### WHAT THIS TASK INVOLVES:
Below this line is the material. Write out only its lines from the one containing "The rest of" through the one containing "Theoretical Arguments for", both kept, exactly.
(Beginning of DATA LISTING)
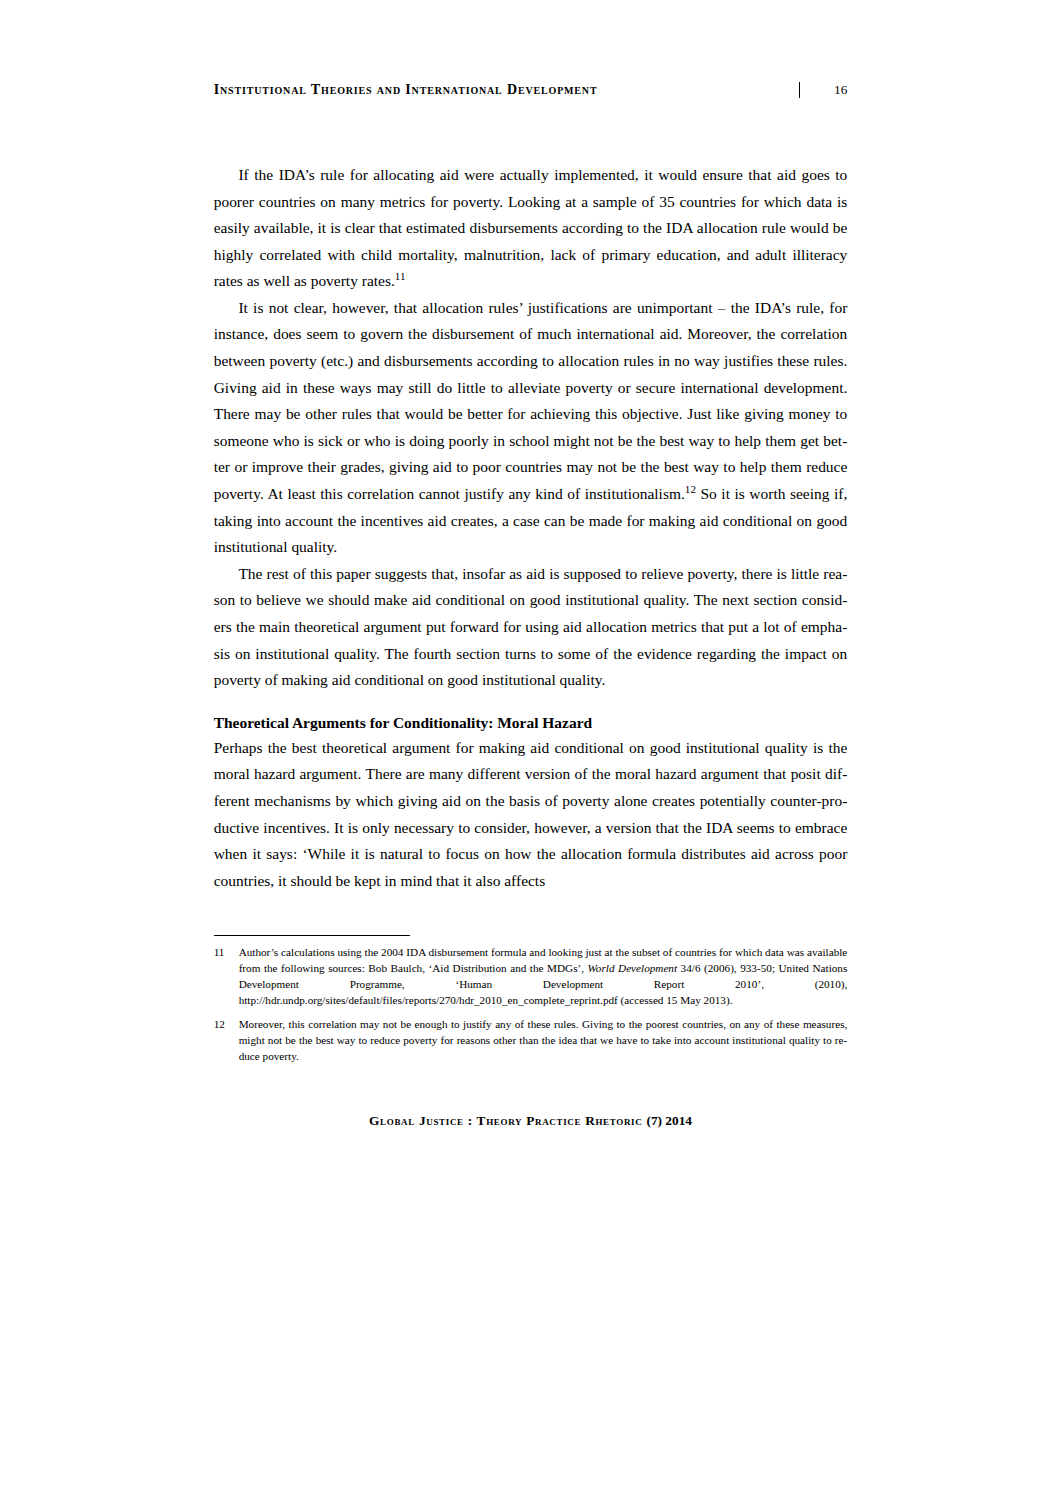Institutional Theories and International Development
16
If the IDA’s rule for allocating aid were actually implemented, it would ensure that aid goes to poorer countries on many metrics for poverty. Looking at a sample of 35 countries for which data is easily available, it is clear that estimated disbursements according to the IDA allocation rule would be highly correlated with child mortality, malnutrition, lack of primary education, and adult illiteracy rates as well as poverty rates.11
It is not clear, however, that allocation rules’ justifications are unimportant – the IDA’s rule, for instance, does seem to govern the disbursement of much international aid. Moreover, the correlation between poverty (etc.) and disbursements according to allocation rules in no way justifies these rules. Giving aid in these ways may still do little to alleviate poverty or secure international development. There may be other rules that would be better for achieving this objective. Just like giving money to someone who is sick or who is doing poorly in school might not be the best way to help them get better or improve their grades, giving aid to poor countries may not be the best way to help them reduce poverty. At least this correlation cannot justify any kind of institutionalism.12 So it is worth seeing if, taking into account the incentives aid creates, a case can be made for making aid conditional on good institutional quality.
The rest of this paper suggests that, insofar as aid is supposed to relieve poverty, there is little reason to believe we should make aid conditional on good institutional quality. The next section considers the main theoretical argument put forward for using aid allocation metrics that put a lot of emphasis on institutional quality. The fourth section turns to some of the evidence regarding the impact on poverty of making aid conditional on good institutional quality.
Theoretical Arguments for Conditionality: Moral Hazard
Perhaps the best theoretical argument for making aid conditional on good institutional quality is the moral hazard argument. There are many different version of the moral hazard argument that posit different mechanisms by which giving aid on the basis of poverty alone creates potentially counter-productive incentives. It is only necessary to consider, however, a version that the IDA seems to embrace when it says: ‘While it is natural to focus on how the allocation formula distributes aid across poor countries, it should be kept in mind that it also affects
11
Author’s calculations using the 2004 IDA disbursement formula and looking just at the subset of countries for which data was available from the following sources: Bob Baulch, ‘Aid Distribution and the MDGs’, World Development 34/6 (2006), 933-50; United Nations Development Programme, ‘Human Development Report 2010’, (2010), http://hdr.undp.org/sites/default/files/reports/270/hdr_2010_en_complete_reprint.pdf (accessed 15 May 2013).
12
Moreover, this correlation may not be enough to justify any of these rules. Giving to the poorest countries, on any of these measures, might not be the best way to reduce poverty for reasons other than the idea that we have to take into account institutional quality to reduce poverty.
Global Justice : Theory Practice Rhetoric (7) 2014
(End of DATA LISTING)
### SOLVED PROBLEM:
The rest of this paper suggests that, insofar as aid is supposed to relieve poverty, there is little reason to believe we should make aid conditional on good institutional quality. The next section considers the main theoretical argument put forward for using aid allocation metrics that put a lot of emphasis on institutional quality. The fourth section turns to some of the evidence regarding the impact on poverty of making aid conditional on good institutional quality.
Theoretical Arguments for Conditionality: Moral Hazard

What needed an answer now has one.